_Data to examine_:
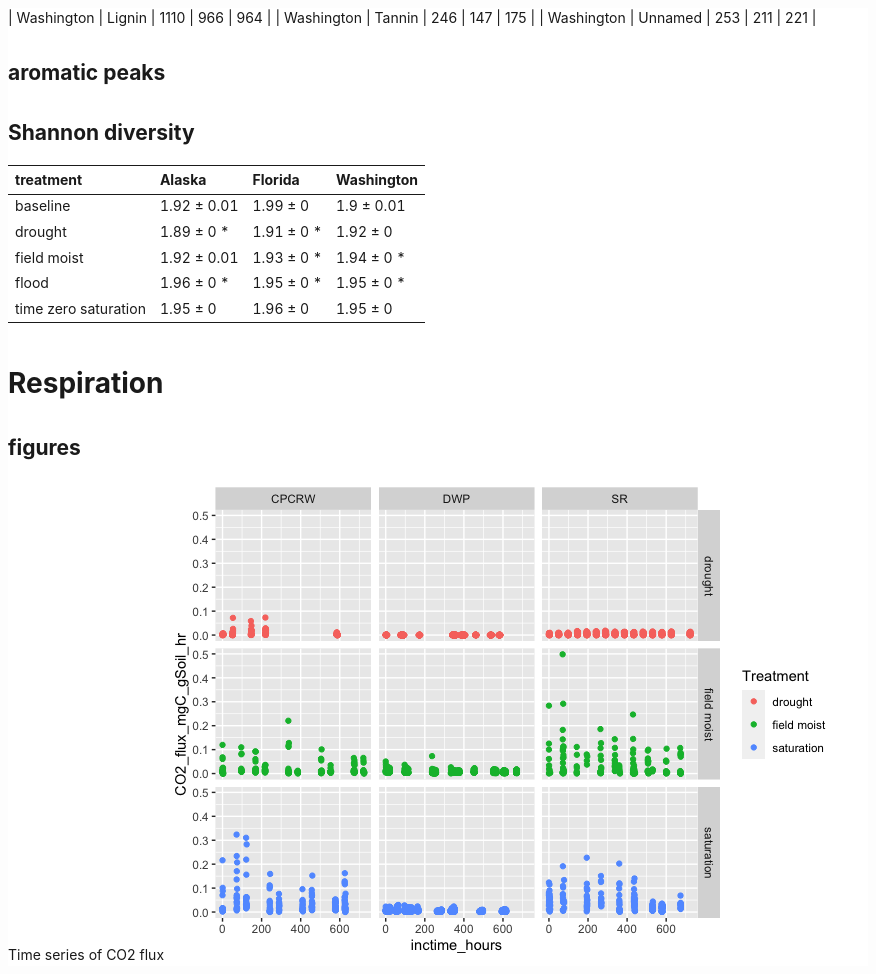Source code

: | Washington |     Lignin |    1110 |         966 |   964 |
| Washington |     Tannin |     246 |         147 |   175 |
| Washington |    Unnamed |     253 |         211 |   221 |

## aromatic peaks

## Shannon diversity

| treatment            | Alaska      | Florida     | Washington  |
|:---------------------|:------------|:------------|:------------|
| baseline             | 1.92 ± 0.01 | 1.99 ± 0    | 1.9 ± 0.01  |
| drought              | 1.89 ± 0 \* | 1.91 ± 0 \* | 1.92 ± 0    |
| field moist          | 1.92 ± 0.01 | 1.93 ± 0 \* | 1.94 ± 0 \* |
| flood                | 1.96 ± 0 \* | 1.95 ± 0 \* | 1.95 ± 0 \* |
| time zero saturation | 1.95 ± 0    | 1.96 ± 0    | 1.95 ± 0    |

# Respiration

## figures

Time series of CO2 flux ![](images/md/unnamed-chunk-14-1.png)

_Your task_: Locate the lines above that contain "Washington" and copy them.

_Finished task_:
: | Washington |     Lignin |    1110 |         966 |   964 |
| Washington |     Tannin |     246 |         147 |   175 |
| Washington |    Unnamed |     253 |         211 |   221 |
| treatment            | Alaska      | Florida     | Washington  |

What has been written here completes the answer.